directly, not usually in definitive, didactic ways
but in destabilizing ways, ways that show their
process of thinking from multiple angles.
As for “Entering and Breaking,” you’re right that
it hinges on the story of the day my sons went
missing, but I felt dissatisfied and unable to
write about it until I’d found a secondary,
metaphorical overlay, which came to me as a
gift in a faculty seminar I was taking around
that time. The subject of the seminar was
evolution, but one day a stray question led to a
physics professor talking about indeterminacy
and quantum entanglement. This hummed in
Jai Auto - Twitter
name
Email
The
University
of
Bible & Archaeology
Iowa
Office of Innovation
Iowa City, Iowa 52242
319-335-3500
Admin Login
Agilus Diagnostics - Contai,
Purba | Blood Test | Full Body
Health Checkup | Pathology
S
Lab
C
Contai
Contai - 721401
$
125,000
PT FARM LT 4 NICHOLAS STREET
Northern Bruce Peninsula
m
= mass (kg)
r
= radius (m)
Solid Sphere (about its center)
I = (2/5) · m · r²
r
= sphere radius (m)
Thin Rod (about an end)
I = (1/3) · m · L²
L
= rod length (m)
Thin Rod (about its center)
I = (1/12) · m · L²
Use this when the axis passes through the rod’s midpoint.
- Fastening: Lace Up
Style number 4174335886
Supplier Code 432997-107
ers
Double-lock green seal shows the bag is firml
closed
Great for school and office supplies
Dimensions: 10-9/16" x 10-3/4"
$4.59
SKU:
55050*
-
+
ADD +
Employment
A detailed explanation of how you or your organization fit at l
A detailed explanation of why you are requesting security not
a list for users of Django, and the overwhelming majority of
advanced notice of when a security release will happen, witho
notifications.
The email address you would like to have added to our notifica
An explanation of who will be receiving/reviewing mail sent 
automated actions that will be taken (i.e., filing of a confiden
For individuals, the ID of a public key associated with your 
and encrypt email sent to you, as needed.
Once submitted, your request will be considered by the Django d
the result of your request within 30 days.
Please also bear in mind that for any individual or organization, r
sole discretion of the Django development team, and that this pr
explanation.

□ □ □ □

*The problem*. In the records above, find the lines containing "seminar" and copy them.

*Answer to the exercise*.
gift in a faculty seminar I was taking around
that time. The subject of the seminar was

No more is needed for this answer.